• Question: Do you help create drugs for fighting cancer and if so do you test on animals? If you do test on animals then instead of making cancer grow on animals on purpose, would you consider using animals with naturally occuring cancer instead?

    Asked by anon-317048 to Sophie on 1 Apr 2022.
    • Photo: Sophie Strickfuss

      Sophie Strickfuss answered on 28 Mar 2022:


      Yes, I do work on new cancer drugs, but personably I do not conduct testing on animals.

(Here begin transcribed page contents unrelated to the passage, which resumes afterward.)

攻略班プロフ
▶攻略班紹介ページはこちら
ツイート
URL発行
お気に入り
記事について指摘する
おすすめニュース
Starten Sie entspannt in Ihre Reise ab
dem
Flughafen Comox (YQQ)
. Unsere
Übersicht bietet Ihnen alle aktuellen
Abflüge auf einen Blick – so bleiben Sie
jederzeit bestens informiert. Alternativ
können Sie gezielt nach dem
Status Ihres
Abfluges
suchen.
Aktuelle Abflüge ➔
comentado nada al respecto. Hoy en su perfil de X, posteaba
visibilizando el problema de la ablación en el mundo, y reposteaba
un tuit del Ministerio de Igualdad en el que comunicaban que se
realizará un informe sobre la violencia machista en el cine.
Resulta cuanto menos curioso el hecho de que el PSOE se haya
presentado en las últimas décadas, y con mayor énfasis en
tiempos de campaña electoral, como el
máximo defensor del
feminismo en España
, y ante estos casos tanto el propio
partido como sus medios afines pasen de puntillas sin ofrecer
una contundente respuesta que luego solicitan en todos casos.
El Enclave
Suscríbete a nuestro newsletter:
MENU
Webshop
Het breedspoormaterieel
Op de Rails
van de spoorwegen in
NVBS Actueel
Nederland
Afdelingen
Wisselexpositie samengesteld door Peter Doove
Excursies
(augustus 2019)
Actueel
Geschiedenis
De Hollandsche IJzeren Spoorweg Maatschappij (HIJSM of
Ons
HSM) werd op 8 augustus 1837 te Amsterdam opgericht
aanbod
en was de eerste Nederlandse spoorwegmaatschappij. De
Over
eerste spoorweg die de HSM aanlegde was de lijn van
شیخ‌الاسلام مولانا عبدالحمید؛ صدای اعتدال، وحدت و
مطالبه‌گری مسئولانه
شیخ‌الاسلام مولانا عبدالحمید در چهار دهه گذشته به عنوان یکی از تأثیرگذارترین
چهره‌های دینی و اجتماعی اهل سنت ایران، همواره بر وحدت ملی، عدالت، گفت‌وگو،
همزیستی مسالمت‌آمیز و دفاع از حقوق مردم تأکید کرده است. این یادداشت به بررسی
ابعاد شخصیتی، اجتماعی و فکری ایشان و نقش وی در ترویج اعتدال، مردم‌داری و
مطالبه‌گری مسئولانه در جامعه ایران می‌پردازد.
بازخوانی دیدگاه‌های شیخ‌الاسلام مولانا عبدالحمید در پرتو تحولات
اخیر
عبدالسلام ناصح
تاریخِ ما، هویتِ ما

      All new drugs are tested on healthy animals though, to make sure they are safe before they can be given to people. Cancer drugs are then also tested on animals who have cancer, to check if the drug works are reducing tumours for example. To make this testing consistent, so that results from different trials can be compared, mice that have been genetically treated to develop cancer are used. It would be very difficult to use animals with naturally occurring cancers for the tests as there would be too many other variables, like age, gender, other health conditions… and it would be difficult to get enough animals.
      The mice are treated to develop cancers which are similar to the cancers people grow, so the results are applicable to people. Natural cancers in mice might not be the same, and if a drug worked on natural cancers in mice, it might not work on human cancers.

      The pharma industry is also working on reducing the numbers of animals used for testing, ensuring the animals are treated well, and developing other models for testing so that the testing can be done in a test tube instead of using a live animal.

      Hope this answers your question – it is a very long answer!